Tuesday, July 12, 2011

Savory Corn Griddle Cakes

One of my favorite resources for recipes to use with the abundance of summer veggies is Jack Bishop, author of my two most used cookbooks.  The first, Vegetables Every Day, was a college graduation gift from my brother and sister-in-law.  It is set up alphabetically and contains several main dishes and side dishes that can be made with each vegetable.  I happened upon my other favorite, A Year in a Vegetarian Kitchen, sitting in someone's garbage at the curb while walking with my mom on a visit to Raleigh.  I love this book because it is divided into the four seasons, with recipes utilizing the specific vegetables available at different times of year.  For anyone looking for great vegetable recipes, I would recommend either or both of these cookbooks.

Though I am not vegetarian, I would say we only cook dishes with meat a couple of times a week during the summer due to the availability of fresh veggies from the farmers market and our garden.  I love Jack Bishop's recipes because if you want to add a little meat or change things up a bit, it's pretty easy to do.  This is just what I did last night by adding swiss chard, tomatoes, and sausage crumbles to the Savory Corn Griddle Cakes I made from A Year in a Vegetarian Kitchen.

Savory Corn Griddle Cakes
4 medium ears of corn, husks and silk removed
1 ounce of cheddar or monterrey jack, shredded (about 1/4 cup)
1 tablespoon minced fresh cilantro leaves
3/4 cup milk
2 large eggs
2 tablespoons melted unsalted butter, plus more for cooking
1 cup unbleached all-purpose flour
1 teaspoon baking powder
1/2 teaspoon salt
1/2 cup salsa or sour cream, or Spiced Honey Syrup (recipe is in the book)


Place a platter on middle oven rack and heat to 200 degrees.  Grate the corn on large holes of a grater set inside a bowl until the cobs are clean.  Discard cobs.  Stir cheese, cilantro, milk, eggs, and melted butter into the grated corn.  Fold in the flour, baking powder, and salt until no streaks of flower remain.

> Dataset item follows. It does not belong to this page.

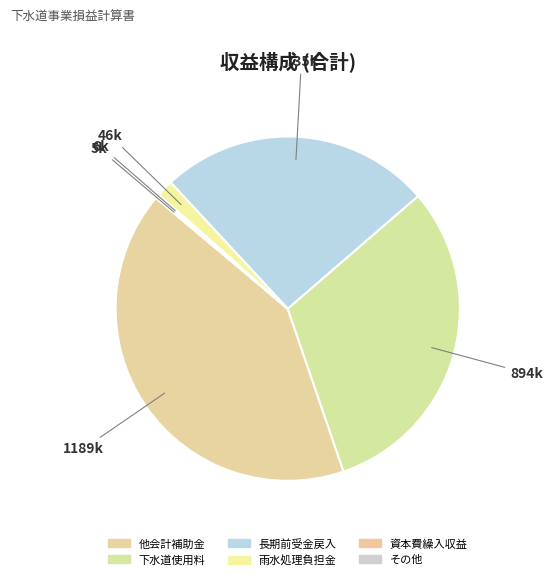

To the nearest percent, what is the difference between the largest and smallest slice percentages?

41%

Heat a large nonstick skillet over medium heat and lightly grease with butter.  Fill a 1/4 cup measure with batter and pour into the hot pan to make a round cake.  Repeat until the pan is filled with griddle cakes.  Cook, flipping cakes once until lightly browned on both sides, about five minutes total.  


Use a spatula to transfer the griddle cakes to the warm platter in the oven.  Repeat with remaining batter.  Serve with salsa, sour cream, or Spiced Honey Syrup.

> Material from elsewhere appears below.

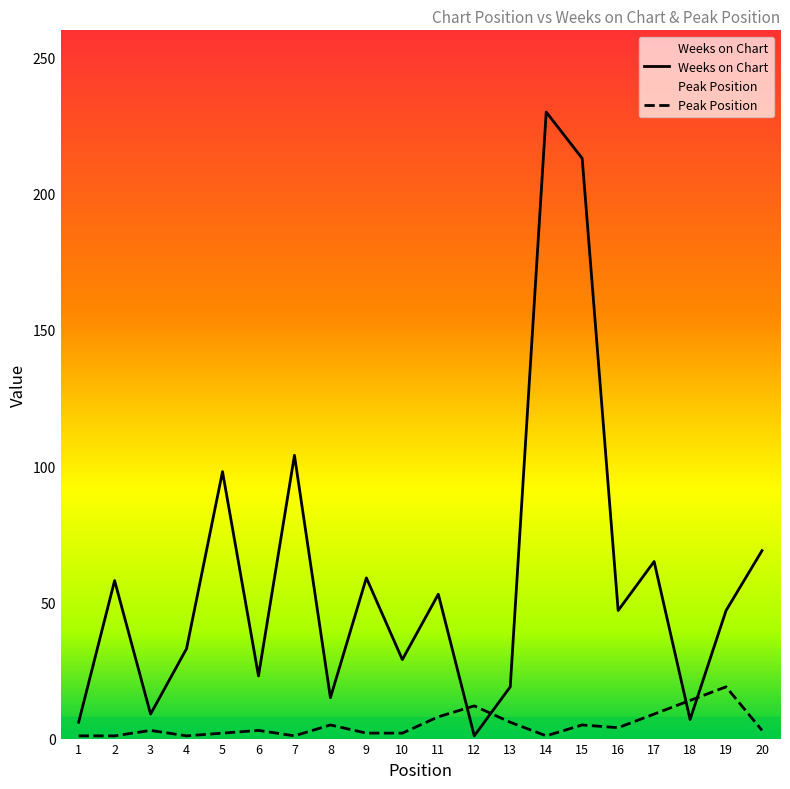

At how many categories does at least one series exceed 54?

8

I adapted this recipe a bit by eliminating the cilantro, using queso quesadilla, and changing the toppings.  Here are some photos of the process and the end result.





I decided to top my cakes with some sauteed swiss chard from the garden and A Way of Life Farm sausage crumbles.  I finished off one with diced garden tomatoes and the other with a light drizzle of maple syrup.  They turned out awesome!